- Required work
Below is a listing with pictures in it; transcribe exactly the lines from the one that has "dy. Now put them to work." through the one that has "Lightweight frame design", and omit those pictures.

- Data
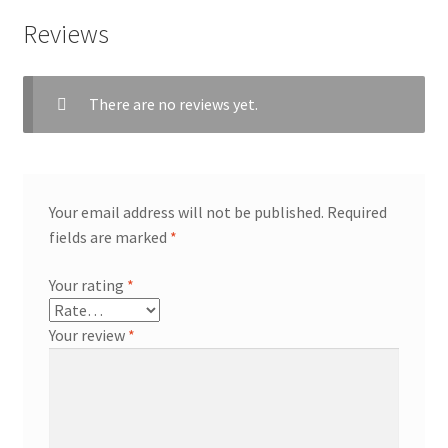
Reviews
There are no reviews yet.
Your email address will not be published.
Required
fields are marked
*
Your rating
*
Your review
*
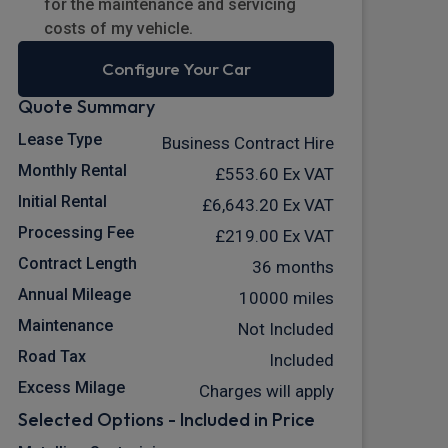
for the maintenance and servicing
costs of my vehicle.
Configure Your Car
Quote Summary
Lease Type
Business Contract Hire
Monthly Rental
£553.60
Ex VAT
Initial Rental
£6,643.20
Ex VAT
Processing Fee
£219.00
Ex VAT
Contract Length
36 months
Annual Mileage
10000 miles
Maintenance
Not Included
Road Tax
Included
Excess Milage
Charges will apply
Selected Options - Included in Price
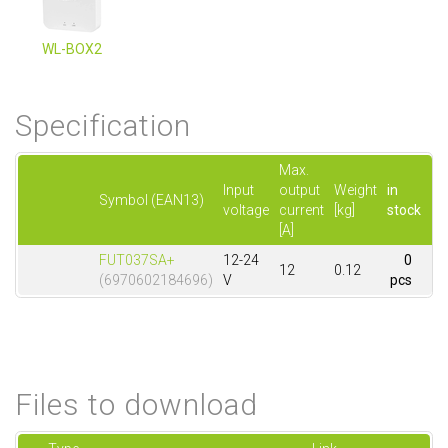
WL-BOX2
Specification
Max.
Input
output
Weight
in
Symbol (EAN13)
voltage
current
[kg]
stock
[A]
FUT037SA+
12-24
0
12
0.12
(6970602184696)
V
pcs
Files to download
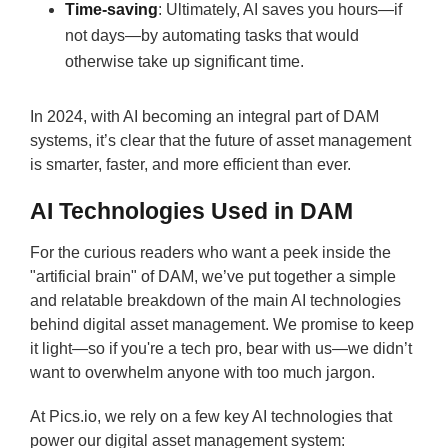
Time-saving
: Ultimately, AI saves you hours—if
not days—by automating tasks that would
otherwise take up significant time.
In 2024, with AI becoming an integral part of DAM
systems, it’s clear that the future of asset management
is smarter, faster, and more efficient than ever.
AI Technologies Used in DAM
For the curious readers who want a peek inside the
"artificial brain" of DAM, we’ve put together a simple
and relatable breakdown of the main AI technologies
behind digital asset management. We promise to keep
it light—so if you're a tech pro, bear with us—we didn’t
want to overwhelm anyone with too much jargon.
At Pics.io, we rely on a few key AI technologies that
power our digital asset management system:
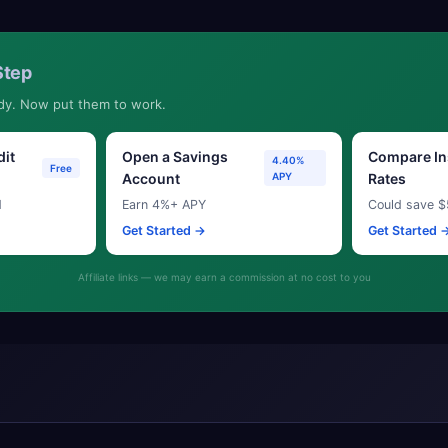
Step
dy. Now put them to work.
dit
Open a Savings
Compare In
4.40%
Free
Account
APY
Rates
d
Earn 4%+ APY
Could save $
Get Started →
Get Started 
Affiliate links — we may earn a commission at no cost to you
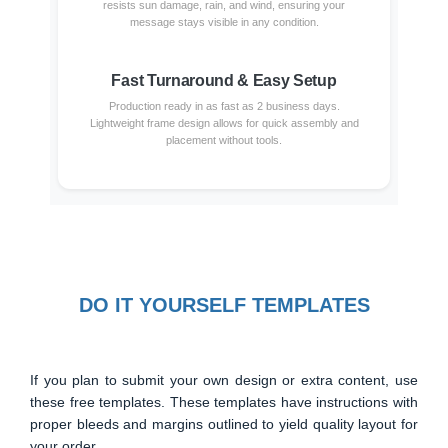
resists sun damage, rain, and wind, ensuring your
message stays visible in any condition.
Fast Turnaround & Easy Setup
Production ready in as fast as 2 business days.
Lightweight frame design allows for quick assembly and
placement without tools.
DO IT YOURSELF TEMPLATES
If you plan to submit your own design or extra content, use
these free templates. These templates have instructions with
proper bleeds and margins outlined to yield quality layout for
your order.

- Problem solution
dy. Now put them to work.
dit
Open a Savings
Compare In
4.40%
Free
Account
APY
Rates
d
Earn 4%+ APY
Could save $
Get Started →
Get Started 
Affiliate links — we may earn a commission at no cost to you
resists sun damage, rain, and wind, ensuring your
message stays visible in any condition.
Fast Turnaround & Easy Setup
Production ready in as fast as 2 business days.
Lightweight frame design allows for quick assembly and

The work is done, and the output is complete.